Dataset entries
┌────────

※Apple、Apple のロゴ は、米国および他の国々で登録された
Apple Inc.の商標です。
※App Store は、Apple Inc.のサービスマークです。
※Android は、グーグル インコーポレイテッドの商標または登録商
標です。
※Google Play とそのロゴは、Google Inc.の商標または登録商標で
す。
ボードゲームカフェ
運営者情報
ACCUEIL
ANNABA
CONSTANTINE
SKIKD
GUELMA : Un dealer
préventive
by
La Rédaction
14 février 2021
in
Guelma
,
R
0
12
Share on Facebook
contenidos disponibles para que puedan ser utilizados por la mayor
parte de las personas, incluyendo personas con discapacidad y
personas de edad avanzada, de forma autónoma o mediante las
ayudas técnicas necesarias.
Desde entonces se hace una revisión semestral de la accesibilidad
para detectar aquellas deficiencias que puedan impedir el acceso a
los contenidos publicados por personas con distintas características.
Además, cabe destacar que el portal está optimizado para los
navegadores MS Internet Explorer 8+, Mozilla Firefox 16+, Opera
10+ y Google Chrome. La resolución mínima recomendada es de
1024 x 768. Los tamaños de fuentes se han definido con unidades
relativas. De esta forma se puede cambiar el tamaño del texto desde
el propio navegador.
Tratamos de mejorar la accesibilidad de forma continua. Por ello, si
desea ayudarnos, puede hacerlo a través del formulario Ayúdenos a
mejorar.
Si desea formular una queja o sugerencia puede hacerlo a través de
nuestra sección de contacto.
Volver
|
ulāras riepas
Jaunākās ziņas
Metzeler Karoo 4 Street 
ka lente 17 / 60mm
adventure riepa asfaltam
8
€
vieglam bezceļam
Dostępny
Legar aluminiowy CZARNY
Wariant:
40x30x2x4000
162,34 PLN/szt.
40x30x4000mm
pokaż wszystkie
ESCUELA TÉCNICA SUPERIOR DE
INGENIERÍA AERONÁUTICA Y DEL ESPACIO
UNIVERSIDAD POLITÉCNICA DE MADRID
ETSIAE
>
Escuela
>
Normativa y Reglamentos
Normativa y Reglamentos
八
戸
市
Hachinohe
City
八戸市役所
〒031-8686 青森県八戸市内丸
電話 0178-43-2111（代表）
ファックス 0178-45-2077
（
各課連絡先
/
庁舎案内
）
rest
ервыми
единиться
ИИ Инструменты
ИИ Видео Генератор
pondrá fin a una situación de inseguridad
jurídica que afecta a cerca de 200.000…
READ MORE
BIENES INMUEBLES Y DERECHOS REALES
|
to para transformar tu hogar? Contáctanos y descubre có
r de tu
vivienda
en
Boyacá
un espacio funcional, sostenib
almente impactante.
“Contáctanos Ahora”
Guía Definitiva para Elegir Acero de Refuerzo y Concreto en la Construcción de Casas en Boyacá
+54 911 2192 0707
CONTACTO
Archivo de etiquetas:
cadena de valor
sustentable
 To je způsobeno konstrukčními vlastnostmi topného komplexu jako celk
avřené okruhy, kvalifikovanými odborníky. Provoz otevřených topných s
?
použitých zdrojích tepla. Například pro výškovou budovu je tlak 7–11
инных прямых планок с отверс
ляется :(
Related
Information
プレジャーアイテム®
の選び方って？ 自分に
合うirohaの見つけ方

└────────

## [Task goal]
Show every line from the entries above in which "accesibilidad" appears.

## [Response to the exercise]
Desde entonces se hace una revisión semestral de la accesibilidad
Tratamos de mejorar la accesibilidad de forma continua. Por ello, si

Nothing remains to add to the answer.